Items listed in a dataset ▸
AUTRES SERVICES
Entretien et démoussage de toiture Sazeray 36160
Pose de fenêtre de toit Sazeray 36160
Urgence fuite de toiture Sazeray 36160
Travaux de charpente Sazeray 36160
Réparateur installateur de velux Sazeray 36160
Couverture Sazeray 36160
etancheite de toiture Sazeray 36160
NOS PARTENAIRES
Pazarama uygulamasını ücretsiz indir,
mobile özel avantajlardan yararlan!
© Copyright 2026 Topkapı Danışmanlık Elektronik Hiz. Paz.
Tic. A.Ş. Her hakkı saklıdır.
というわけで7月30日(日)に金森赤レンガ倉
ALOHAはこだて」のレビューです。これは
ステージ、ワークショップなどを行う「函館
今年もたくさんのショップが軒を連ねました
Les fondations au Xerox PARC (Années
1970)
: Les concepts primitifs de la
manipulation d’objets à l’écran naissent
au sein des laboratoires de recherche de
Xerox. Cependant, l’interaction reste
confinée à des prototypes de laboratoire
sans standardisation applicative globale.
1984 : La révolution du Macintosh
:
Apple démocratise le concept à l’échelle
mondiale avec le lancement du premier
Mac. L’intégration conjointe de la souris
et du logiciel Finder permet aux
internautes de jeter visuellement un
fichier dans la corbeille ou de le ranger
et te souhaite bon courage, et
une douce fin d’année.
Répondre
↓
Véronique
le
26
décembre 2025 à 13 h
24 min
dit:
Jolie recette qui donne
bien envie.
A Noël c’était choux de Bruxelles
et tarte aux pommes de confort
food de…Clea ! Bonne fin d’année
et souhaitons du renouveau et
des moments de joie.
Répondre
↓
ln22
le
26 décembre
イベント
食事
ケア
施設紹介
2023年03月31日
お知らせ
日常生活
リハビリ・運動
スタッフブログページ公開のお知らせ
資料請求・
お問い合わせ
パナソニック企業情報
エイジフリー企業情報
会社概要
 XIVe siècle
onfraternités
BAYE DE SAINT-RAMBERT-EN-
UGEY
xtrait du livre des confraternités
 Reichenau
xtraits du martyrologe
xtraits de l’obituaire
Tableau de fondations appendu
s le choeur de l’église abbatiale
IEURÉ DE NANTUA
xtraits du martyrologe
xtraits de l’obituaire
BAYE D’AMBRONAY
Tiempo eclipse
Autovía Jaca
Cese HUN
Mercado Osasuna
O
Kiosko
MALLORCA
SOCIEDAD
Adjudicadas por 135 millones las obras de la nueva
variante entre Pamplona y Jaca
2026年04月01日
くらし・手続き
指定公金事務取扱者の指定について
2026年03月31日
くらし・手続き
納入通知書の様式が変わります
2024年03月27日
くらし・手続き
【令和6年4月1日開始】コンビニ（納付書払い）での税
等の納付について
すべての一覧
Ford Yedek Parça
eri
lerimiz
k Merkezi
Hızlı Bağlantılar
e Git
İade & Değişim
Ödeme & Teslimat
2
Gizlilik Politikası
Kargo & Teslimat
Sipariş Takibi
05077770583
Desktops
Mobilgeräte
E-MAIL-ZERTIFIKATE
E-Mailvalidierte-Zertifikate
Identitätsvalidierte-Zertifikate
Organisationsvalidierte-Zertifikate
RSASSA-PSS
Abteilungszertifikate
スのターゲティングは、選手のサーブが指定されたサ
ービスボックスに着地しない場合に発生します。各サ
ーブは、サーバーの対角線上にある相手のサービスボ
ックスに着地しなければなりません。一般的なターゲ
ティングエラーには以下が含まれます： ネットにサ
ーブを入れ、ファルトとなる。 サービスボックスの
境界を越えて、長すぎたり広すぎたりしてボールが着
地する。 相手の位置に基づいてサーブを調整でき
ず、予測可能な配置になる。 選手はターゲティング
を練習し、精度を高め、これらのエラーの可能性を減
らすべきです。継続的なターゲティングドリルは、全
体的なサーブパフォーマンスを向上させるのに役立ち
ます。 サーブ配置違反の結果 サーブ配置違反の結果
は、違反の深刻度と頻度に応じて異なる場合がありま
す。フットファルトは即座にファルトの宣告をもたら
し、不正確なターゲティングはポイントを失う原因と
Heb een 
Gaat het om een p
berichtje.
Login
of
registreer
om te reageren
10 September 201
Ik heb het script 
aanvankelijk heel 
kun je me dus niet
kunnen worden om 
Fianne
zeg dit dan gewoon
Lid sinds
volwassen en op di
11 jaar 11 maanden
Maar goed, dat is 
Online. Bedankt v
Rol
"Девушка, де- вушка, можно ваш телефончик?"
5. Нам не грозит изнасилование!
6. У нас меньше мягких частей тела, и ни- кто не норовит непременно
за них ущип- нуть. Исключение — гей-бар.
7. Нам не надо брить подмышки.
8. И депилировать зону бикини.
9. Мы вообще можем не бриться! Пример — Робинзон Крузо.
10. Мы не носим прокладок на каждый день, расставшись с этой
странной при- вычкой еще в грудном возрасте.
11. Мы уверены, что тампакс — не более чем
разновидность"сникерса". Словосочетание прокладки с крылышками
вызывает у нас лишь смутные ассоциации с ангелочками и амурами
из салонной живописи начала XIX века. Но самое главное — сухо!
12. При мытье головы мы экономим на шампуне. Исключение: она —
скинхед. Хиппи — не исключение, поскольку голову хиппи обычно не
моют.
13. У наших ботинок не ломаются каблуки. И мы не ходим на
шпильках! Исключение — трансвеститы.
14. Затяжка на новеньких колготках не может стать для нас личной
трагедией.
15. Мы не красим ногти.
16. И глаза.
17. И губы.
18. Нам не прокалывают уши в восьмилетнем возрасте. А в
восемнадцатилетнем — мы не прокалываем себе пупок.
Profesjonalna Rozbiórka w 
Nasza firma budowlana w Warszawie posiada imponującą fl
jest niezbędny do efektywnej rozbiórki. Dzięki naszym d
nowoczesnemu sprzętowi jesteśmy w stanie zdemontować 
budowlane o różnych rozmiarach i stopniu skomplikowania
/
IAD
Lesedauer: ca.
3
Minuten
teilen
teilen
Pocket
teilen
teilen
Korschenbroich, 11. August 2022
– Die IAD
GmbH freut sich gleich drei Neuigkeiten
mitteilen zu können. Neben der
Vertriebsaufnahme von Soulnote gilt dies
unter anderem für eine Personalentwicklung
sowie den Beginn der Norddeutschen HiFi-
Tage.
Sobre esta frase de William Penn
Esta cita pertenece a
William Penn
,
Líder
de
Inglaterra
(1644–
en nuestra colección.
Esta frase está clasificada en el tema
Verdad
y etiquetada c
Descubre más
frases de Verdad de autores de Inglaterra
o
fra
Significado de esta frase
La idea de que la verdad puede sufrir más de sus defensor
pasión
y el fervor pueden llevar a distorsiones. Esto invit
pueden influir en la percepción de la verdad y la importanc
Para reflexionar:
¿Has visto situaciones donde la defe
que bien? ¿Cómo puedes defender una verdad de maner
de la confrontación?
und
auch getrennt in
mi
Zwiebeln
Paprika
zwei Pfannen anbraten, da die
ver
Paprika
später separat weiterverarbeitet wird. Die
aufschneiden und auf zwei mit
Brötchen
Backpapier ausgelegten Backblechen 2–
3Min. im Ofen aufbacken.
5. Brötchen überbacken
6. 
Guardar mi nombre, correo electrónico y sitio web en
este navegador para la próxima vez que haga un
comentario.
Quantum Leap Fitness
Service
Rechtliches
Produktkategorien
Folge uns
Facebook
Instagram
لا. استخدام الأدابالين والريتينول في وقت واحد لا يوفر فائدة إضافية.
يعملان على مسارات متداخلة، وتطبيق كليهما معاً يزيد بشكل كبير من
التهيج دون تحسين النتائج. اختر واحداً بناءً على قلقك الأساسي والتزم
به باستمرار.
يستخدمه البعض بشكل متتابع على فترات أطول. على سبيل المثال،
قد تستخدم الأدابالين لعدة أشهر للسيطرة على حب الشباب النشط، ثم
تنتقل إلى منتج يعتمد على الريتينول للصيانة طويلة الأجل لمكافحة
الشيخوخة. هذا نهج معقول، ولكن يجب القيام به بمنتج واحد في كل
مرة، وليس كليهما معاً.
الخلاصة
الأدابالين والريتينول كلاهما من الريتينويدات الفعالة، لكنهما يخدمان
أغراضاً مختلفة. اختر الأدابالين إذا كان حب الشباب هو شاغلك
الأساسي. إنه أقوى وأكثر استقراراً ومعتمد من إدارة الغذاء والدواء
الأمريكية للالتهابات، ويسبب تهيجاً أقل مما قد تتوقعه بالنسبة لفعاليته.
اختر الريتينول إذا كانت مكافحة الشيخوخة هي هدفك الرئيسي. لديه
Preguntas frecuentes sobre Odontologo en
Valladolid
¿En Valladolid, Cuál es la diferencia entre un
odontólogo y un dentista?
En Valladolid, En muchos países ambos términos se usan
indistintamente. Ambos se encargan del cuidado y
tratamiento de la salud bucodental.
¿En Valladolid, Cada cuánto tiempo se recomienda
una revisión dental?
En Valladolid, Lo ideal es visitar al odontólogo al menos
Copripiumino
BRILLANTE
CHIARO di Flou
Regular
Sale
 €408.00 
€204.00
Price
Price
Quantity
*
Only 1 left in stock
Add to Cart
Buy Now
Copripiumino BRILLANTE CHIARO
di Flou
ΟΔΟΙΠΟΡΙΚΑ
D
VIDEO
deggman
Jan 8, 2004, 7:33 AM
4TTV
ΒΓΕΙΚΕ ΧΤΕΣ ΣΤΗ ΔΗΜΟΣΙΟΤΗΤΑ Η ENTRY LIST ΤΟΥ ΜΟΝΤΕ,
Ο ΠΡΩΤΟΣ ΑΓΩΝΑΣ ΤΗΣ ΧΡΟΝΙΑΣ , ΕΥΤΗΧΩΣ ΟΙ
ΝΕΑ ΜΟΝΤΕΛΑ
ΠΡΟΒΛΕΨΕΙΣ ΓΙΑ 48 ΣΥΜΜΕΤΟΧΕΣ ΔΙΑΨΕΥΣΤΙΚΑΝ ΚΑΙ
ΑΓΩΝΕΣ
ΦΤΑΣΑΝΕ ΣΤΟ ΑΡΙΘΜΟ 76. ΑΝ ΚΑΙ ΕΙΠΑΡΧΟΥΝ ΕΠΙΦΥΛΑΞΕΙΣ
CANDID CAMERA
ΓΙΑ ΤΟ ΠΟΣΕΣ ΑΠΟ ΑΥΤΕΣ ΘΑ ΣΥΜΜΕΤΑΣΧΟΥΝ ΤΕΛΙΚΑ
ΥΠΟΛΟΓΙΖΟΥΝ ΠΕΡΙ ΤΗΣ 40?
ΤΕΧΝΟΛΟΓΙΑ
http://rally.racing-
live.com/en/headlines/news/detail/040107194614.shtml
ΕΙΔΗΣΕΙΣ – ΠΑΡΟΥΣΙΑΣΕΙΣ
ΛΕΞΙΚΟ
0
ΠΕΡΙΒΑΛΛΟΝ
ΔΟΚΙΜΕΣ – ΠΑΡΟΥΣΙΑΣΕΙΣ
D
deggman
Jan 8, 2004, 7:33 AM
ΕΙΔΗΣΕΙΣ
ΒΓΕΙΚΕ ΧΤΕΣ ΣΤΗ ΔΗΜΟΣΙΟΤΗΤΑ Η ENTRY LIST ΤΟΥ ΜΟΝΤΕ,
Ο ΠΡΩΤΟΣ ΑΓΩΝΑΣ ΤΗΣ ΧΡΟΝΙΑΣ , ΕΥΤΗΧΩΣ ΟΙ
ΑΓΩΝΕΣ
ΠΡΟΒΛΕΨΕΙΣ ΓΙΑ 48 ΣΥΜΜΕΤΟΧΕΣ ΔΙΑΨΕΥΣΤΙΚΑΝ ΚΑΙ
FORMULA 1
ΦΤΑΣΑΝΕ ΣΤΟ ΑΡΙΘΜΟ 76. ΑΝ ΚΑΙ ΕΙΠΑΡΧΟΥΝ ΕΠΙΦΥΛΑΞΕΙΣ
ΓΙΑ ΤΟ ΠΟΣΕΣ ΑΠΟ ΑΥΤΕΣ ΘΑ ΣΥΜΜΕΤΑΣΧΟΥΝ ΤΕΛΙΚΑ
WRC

EXERCISE INSTRUCTIONS ▸
Return, unchanged, the run of lines above that opens with the line containing "unter anderem für eine Personalentwicklung" and closes with the line containing "diferencia entre un". Include both.

REPLY ▸
unter anderem für eine Personalentwicklung
sowie den Beginn der Norddeutschen HiFi-
Tage.
Sobre esta frase de William Penn
Esta cita pertenece a
William Penn
,
Líder
de
Inglaterra
(1644–
en nuestra colección.
Esta frase está clasificada en el tema
Verdad
y etiquetada c
Descubre más
frases de Verdad de autores de Inglaterra
o
fra
Significado de esta frase
La idea de que la verdad puede sufrir más de sus defensor
pasión
y el fervor pueden llevar a distorsiones. Esto invit
pueden influir en la percepción de la verdad y la importanc
Para reflexionar:
¿Has visto situaciones donde la defe
que bien? ¿Cómo puedes defender una verdad de maner
de la confrontación?
und
auch getrennt in
mi
Zwiebeln
Paprika
zwei Pfannen anbraten, da die
ver
Paprika
später separat weiterverarbeitet wird. Die
aufschneiden und auf zwei mit
Brötchen
Backpapier ausgelegten Backblechen 2–
3Min. im Ofen aufbacken.
5. Brötchen überbacken
6. 
Guardar mi nombre, correo electrónico y sitio web en
este navegador para la próxima vez que haga un
comentario.
Quantum Leap Fitness
Service
Rechtliches
Produktkategorien
Folge uns
Facebook
Instagram
لا. استخدام الأدابالين والريتينول في وقت واحد لا يوفر فائدة إضافية.
يعملان على مسارات متداخلة، وتطبيق كليهما معاً يزيد بشكل كبير من
التهيج دون تحسين النتائج. اختر واحداً بناءً على قلقك الأساسي والتزم
به باستمرار.
يستخدمه البعض بشكل متتابع على فترات أطول. على سبيل المثال،
قد تستخدم الأدابالين لعدة أشهر للسيطرة على حب الشباب النشط، ثم
تنتقل إلى منتج يعتمد على الريتينول للصيانة طويلة الأجل لمكافحة
الشيخوخة. هذا نهج معقول، ولكن يجب القيام به بمنتج واحد في كل
مرة، وليس كليهما معاً.
الخلاصة
الأدابالين والريتينول كلاهما من الريتينويدات الفعالة، لكنهما يخدمان
أغراضاً مختلفة. اختر الأدابالين إذا كان حب الشباب هو شاغلك
الأساسي. إنه أقوى وأكثر استقراراً ومعتمد من إدارة الغذاء والدواء
الأمريكية للالتهابات، ويسبب تهيجاً أقل مما قد تتوقعه بالنسبة لفعاليته.
اختر الريتينول إذا كانت مكافحة الشيخوخة هي هدفك الرئيسي. لديه
Preguntas frecuentes sobre Odontologo en
Valladolid
¿En Valladolid, Cuál es la diferencia entre un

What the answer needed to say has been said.